Flock of birds, hovering above. Just a flock of birds, it’s how you think of love.
The engines start to hum and roar as we prepare for takeoff. I put my iPhone on airplane mode and open up a playlist of songs to get me through the last leg of the journey, from Atlanta to my home, Minneapolis. I close my eyes to hold back tears but all I see are the bright and hopeful faces of those dear brothers and sisters I just said goodbye to.
And I always look up to the sky, pray before the dawn. ‘Cause they fly always; sometimes they arrive, sometimes they are gone. They fly on.
I’m listening to the song “O” by Coldplay, from their new album, Ghost Stories. It’s my first time hearing this song. Coldplay has always been a special band to me. I can remember the first time I really noticed them: I was in my hospital bed at Children’s Hospital of Minneapolis, flipping channels when I first saw their music video for the song “Clocks”. I love how whenever I hear this song, I can trace so many more special moments of my life all the way back to this one.

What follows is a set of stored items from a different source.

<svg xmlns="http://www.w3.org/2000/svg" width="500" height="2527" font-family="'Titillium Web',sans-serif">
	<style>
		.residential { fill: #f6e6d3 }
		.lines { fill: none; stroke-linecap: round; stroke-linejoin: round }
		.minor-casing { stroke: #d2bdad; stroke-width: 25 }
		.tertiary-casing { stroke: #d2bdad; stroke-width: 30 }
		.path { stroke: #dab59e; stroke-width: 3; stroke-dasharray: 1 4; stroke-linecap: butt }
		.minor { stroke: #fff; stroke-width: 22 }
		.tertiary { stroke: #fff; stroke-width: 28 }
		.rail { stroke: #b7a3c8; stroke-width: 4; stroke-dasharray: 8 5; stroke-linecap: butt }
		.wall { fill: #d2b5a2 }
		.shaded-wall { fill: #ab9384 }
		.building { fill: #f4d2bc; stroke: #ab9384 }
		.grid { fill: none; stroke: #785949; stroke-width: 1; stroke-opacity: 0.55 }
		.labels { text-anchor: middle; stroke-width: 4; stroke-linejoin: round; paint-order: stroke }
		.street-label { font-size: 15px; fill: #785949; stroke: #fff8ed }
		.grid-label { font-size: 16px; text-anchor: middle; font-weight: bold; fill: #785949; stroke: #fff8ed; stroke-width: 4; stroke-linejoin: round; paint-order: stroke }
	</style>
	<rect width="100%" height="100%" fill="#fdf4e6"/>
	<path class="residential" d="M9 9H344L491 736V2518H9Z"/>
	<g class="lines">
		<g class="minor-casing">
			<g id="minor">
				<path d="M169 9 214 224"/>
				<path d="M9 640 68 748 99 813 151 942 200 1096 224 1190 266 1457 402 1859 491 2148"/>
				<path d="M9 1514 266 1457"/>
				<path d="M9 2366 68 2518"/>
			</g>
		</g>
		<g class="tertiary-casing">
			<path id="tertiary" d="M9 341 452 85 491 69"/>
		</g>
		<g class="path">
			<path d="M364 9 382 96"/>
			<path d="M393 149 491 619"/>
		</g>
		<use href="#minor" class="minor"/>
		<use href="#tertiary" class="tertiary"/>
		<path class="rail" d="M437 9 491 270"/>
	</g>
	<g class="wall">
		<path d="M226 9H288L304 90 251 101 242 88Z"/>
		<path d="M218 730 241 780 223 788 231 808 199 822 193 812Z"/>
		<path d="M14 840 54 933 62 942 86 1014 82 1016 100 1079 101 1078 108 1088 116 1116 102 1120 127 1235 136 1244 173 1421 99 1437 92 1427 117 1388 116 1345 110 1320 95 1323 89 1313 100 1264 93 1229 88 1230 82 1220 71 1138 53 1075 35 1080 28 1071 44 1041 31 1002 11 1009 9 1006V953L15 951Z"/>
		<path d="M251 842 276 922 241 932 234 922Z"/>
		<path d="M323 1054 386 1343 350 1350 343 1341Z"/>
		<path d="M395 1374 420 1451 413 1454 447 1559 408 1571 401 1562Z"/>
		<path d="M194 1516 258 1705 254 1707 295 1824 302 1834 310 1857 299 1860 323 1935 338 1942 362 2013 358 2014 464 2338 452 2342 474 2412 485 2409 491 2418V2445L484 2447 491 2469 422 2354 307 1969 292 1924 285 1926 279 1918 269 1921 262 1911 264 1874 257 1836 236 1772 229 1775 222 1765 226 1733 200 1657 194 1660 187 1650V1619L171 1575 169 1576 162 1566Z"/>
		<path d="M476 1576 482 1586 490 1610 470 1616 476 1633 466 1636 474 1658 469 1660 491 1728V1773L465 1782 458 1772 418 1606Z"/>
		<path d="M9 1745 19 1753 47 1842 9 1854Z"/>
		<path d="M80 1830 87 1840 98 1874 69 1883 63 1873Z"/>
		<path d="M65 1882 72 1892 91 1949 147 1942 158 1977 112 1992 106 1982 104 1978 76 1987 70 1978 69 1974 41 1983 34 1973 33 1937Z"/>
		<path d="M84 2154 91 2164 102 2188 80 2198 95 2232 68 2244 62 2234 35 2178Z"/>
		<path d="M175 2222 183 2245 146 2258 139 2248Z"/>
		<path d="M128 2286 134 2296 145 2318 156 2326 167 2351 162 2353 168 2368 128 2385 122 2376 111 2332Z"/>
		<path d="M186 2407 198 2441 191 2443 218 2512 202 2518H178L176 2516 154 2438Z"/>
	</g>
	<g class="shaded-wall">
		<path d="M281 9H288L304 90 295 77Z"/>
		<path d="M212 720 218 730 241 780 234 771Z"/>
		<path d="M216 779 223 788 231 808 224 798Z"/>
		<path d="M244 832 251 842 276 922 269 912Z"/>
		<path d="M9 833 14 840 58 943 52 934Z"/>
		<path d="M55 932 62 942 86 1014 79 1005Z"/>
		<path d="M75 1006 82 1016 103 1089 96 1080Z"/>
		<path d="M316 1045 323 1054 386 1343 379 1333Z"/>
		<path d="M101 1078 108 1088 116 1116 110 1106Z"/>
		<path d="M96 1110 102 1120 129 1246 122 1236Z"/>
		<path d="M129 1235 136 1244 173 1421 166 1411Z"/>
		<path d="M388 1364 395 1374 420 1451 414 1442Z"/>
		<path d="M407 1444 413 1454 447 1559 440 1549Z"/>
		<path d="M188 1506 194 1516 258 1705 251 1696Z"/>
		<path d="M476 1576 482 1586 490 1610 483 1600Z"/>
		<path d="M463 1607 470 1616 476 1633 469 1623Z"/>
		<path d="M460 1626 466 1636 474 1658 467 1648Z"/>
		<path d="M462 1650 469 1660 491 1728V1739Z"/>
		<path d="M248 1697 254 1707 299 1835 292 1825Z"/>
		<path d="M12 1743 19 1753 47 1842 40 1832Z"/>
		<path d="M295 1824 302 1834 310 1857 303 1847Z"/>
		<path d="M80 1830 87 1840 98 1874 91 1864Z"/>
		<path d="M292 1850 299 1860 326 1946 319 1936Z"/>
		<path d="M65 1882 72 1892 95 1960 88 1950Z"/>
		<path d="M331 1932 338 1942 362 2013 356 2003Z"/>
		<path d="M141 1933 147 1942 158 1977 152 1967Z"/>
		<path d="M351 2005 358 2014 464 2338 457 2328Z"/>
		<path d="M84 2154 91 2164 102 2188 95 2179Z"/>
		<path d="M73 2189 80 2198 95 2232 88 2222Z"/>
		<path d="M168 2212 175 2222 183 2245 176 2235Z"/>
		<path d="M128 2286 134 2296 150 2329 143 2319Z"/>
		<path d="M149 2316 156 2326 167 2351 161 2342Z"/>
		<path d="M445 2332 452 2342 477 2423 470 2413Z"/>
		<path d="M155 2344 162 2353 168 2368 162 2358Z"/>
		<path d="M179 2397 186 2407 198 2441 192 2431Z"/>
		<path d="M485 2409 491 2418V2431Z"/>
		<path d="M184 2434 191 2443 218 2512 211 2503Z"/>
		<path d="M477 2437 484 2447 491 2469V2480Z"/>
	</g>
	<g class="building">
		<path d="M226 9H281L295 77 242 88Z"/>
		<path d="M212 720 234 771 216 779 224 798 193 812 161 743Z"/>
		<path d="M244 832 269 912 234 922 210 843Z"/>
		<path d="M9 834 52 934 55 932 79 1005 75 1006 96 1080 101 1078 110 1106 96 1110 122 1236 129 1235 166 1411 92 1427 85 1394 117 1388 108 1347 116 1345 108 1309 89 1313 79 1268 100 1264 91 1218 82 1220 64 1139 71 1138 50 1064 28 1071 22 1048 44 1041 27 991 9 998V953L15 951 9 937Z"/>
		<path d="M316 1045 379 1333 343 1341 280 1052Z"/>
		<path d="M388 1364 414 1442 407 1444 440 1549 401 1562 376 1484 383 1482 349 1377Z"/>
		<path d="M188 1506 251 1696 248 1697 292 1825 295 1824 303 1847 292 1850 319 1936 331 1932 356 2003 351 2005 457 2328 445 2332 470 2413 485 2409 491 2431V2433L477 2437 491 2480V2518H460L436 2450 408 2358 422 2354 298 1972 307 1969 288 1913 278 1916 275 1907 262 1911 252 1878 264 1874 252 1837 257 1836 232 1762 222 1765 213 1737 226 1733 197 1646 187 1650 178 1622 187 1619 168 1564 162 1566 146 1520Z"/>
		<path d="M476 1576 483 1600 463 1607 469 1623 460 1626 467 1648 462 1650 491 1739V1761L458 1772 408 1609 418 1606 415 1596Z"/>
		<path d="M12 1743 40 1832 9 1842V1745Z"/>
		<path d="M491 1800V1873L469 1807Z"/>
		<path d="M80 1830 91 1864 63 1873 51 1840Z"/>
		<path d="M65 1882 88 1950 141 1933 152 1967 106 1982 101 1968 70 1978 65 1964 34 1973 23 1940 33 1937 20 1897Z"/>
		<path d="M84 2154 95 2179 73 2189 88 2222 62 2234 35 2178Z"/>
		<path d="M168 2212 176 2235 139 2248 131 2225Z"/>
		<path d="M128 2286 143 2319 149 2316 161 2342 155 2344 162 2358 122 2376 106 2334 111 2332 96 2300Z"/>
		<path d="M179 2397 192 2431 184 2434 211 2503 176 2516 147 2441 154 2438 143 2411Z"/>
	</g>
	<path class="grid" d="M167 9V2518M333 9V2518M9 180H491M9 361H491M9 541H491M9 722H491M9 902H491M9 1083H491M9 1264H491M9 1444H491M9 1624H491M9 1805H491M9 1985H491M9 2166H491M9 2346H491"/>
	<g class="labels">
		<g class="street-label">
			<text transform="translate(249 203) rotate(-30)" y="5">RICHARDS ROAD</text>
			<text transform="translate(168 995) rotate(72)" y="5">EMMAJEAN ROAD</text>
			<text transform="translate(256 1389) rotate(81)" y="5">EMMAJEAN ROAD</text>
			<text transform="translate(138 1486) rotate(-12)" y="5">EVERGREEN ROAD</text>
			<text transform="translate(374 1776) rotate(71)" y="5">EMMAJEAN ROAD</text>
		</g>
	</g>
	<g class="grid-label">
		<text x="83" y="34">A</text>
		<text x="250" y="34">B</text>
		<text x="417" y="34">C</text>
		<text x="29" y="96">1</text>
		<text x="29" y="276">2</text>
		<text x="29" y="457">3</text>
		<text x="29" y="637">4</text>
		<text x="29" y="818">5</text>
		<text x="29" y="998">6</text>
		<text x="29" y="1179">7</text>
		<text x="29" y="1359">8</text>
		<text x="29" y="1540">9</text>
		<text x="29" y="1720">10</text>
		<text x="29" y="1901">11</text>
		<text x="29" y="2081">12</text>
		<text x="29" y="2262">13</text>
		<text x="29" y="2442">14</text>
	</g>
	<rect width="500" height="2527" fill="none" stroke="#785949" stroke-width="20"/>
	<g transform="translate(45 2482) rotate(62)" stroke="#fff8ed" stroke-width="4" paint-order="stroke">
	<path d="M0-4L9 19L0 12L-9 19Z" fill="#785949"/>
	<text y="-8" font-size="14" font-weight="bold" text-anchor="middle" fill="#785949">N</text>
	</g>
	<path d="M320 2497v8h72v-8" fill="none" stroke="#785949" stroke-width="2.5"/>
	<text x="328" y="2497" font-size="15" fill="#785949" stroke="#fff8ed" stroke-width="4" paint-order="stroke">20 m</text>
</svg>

I close my eyes tighter as the soft piano line continues to rise and fall. I’m not ready to go home, because I already feel at home. I want to write down and savor every single moment of this journey. Every smile, laugh, tear, hug. The glow in everyone’s faces that now cannot be extinguished. But I’m too tired to write. I worry if I don’t write soon, I might lose every moment.
Later I’m getting off the train in downtown Minneapolis, and suddenly I realize I’m walking the same route I take home from work every day, as if I had never left. I see people in suits rushing home. Tomorrow their cares will be mine.
But I don’t worry. Nothing can remove this glow now. I realize that I don’t have to worry about the daily bombardments of life that will soon consume me.
I think back on the third day of the hike when I was sick, dehydrated and a little bit delirious. I didn’t want to continue walking but was too faint to get on a horse. But Dr. Deming, smiling as always, wouldn’t have any of my complaints. He looked at me and said, “Think about how you can reach out to others.”
Reach out to others? When I can barely stand? Are you crazy?
He was right.
I get up anyways, and think about the group. I think about my family back home. I think about everyone I love, and everyone I live for. I think of all the heartbreaking stories others have shared while on this trip, and I feel their burdens. And pretty soon I no longer feel the weight of my own.
So fly on, ride on through. Maybe one day I’ll fly next to you…maybe one day I can fly with you.